* **Records supplied**:
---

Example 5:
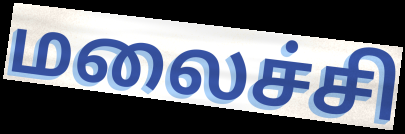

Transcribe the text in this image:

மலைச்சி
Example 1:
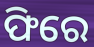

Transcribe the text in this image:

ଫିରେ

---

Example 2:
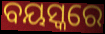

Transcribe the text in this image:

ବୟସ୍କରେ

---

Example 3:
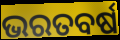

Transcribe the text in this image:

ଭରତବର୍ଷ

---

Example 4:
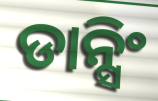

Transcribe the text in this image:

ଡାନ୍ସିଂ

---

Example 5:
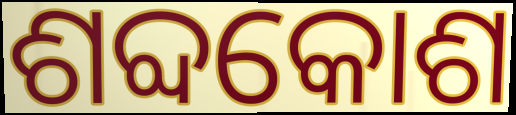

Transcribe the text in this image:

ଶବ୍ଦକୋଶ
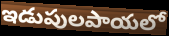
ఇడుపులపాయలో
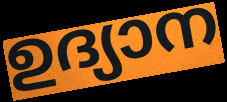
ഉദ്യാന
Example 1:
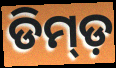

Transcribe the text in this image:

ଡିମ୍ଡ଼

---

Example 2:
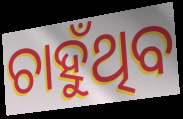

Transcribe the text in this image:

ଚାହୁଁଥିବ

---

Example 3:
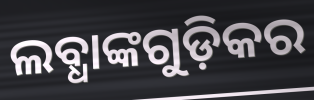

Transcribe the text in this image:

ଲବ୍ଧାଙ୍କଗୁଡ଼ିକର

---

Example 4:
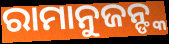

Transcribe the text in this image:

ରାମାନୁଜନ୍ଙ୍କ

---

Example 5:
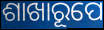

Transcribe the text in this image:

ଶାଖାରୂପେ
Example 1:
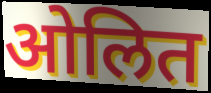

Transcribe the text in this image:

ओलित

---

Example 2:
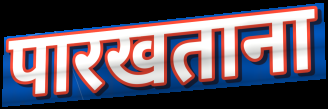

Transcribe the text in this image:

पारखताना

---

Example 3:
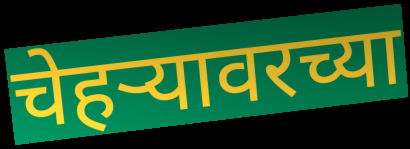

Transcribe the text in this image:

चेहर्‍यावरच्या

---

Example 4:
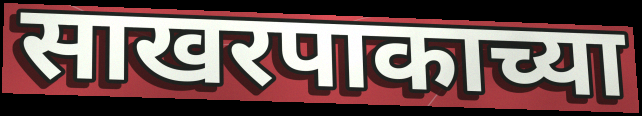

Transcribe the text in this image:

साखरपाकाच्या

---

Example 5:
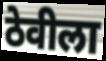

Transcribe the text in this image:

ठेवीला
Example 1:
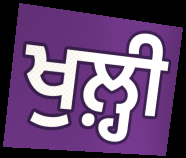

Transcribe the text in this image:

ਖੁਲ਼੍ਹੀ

* **Task directions**:
Please print an exact copy of the records, with no pictures.

* **Output**:
---

Example 5:

Transcribe the text in this image:

மலைச்சி
Example 1:

Transcribe the text in this image:

ଫିରେ

---

Example 2:

Transcribe the text in this image:

ବୟସ୍କରେ

---

Example 3:

Transcribe the text in this image:

ଭରତବର୍ଷ

---

Example 4:

Transcribe the text in this image:

ଡାନ୍ସିଂ

---

Example 5:

Transcribe the text in this image:

ଶବ୍ଦକୋଶ
ఇడుపులపాయలో
ഉദ്യാന
Example 1:

Transcribe the text in this image:

ଡିମ୍ଡ଼

---

Example 2:

Transcribe the text in this image:

ଚାହୁଁଥିବ

---

Example 3:

Transcribe the text in this image:

ଲବ୍ଧାଙ୍କଗୁଡ଼ିକର

---

Example 4:

Transcribe the text in this image:

ରାମାନୁଜନ୍ଙ୍କ

---

Example 5:

Transcribe the text in this image:

ଶାଖାରୂପେ
Example 1:

Transcribe the text in this image:

ओलित

---

Example 2:

Transcribe the text in this image:

पारखताना

---

Example 3:

Transcribe the text in this image:

चेहर्‍यावरच्या

---

Example 4:

Transcribe the text in this image:

साखरपाकाच्या

---

Example 5:

Transcribe the text in this image:

ठेवीला
Example 1:

Transcribe the text in this image:

ਖੁਲ਼੍ਹੀ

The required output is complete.